Spurgeon on God Whispering in Your Ear

Dear Sovereign Redeemer and other friends,

The modern church is overrun with people who are certain that God whispers in their ear practically every day. Never mind that so much of the “God told me” talk is proven to be objectively false after the fact or contradicts God’s specific revelation, the Bible.

It turns out, and not surprisingly, that this is not a new phenomenon. Here is a humorous portion of Charles Spurgeon’s “Lectures to My Students” (the chapter “On Commenting”, p586), which in spite of the humor makes an incredibly important point:

“A batch of poems was sent me some time ago for The Sword and the Trowel, which were written by a person claiming to be under the immediate influence of the Holy Spirit.
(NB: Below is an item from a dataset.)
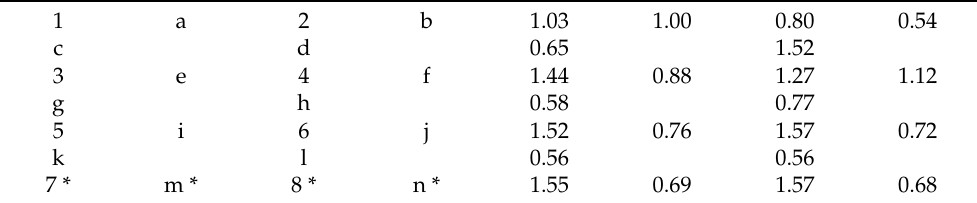
higher than those within the interface.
He informed me that he was passive, and that what was enclosed was written under the direct physical and mental influence of the Spirit upon his mind and hand. My bookshelves can show many poems as much superior to these pretended inspirations as angels are to bluebottles; the miserable doggerel bore on its face the evidence of imposture. So when I listen to the senseless twaddle of certain wise gentlemen who are always boasting that they alone are ministers of the Spirit, I am ashamed of their pretensions and of them.”

Can anyone just say it like Spurgeon? Methinks he would have a thing or two to say to many of the authors represented in our local Christian bookstores, offering their shaky doctrine and the fruit of their own inclinations as the voice of God.

If you need the voice of God, Genesis through Revelation will more than suffice.